Hardnekkige erfenissen van de Tweede Wereldoorlog in Azië

Achtergond

door Eveline Buchheim – leesduur 9 minuten

Buiten Japan bestaat nog steeds het idee dat Japanners de gebeurtenissen tijdens de Tweede Wereldoorlog bij voorkeur onbesproken laten en bij de herdenking ervan vooral aandacht hebben voor het eigen slachtofferschap. Maar de manieren waarop Japanners de oorlog herdenken zijn net zo divers en veelzijdig als elders, zo zag Eveline Buchheim tijdens bezoeken aan Japan en in de samenwerking met Japanse onderzoekers. Zolang de Japanse overheid zich echter niet oprecht distantieert van de oorlogsgruwelen, blijft het beeld dat Japanners hun oorlogsverleden ontkennen bestaan.

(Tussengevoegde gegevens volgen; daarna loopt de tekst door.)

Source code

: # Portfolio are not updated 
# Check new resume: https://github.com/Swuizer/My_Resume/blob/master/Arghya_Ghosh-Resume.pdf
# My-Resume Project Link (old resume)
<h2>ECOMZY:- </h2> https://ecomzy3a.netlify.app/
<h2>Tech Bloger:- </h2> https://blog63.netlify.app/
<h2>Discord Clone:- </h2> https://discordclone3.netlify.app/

Elk jaar op 15 augustus vindt in de Yasukuni-tempel in Tokio de jaarlijkse herdenking van het einde van de Tweede Wereldoorlog plaats. Het is dezelfde tempel waar al sinds 1869 de soldaten herdacht worden die voor de keizer gesneuveld zijn. En dezelfde tempel waar gedurende het hele jaar extreemrechtse sympathisanten samenkomen om de militaire rol van Japan in de oorlog te verheerlijken. Sympathisanten die ook op 15 augustus altijd in groten getale aanwezig zijn.

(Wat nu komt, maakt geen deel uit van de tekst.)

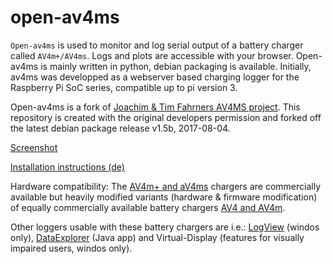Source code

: # open-av4ms

`Open-av4ms` is used to monitor and log serial output of a battery charger called `AV4m+/AV4ms`.
Logs and plots are accessible with your browser. Open-av4ms is mainly written in python, debian packaging is available.
Initially, av4ms was developped as a webserver baѕed charging logger for the Raspberry Pi SoC series, compatible up to pi version 3.

Open-av4ms is a fork of [Joachim & Tim Fahrners AV4MS project](http://av4ms.fahrner.name/). This repository is created with the original developers permission and forked off the latest debian package release v1.5b, 2017-08-04.

[Screenshot](http://av4ms.fahrner.name/media/img/screenshot/homescreen.png)

[Installation instructions (de)](http://av4ms.fahrner.name/index.php?page=instruction)

Hardware compatibility:
The [AV4m+ and aV4ms](http://www.logview.info/) chargers are commercially available but heavily modified variants (hardware & firmware modification) of equally commercially available battery chargers [AV4 and AV4m](http://www.mec-energietechnik.at/de/av4m).

Other loggers usable with these battery chargers are i.e.: [LogView](http://www.logview.info/) (windos only), [DataExplorer](http://www.nongnu.org/dataexplorer/download.en.html) (Java app) and Virtual-Display (features for visually impaired users, windos only).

Mensen in uniformen van het Japans Keizerlijk Leger bezoeken het Yasukuni-altaar in Tokio, 15 augustus 2019. Dit was de 74e gedenkdag van de Japanse overgave tijdens de Tweede Wereldoorlog. Foto: Yoshio Tsunoda / AFLO / Alamy Live News

Niet voor niets heeft deze shinto-tempel buiten Japan een twijfelachtige reputatie. De belangrijkste reden hiervoor is dat er ook veertien door het Tokio Tribunaal veroordeelde ‘klasse A-oorlogsmisdadigers’ vereerd worden, onder wie de beruchte generaal Hideki Tojo die de aanval op Pearl Harbor beval. Elke keer als vooraanstaande Japanse politici de Yasukuni-tempel bezoeken ontstaat er grote ophef, zeker als het op 15 augustus plaatsvindt. Vooral China en Zuid-Korea, landen die zwaar hebben geleden onder de Japanse agressie tussen 1937 en 1945, ervaren de bezoeken op die dag als een affront. Voor hen is de tempel hét symbool van de Japanse oorlogsagressie.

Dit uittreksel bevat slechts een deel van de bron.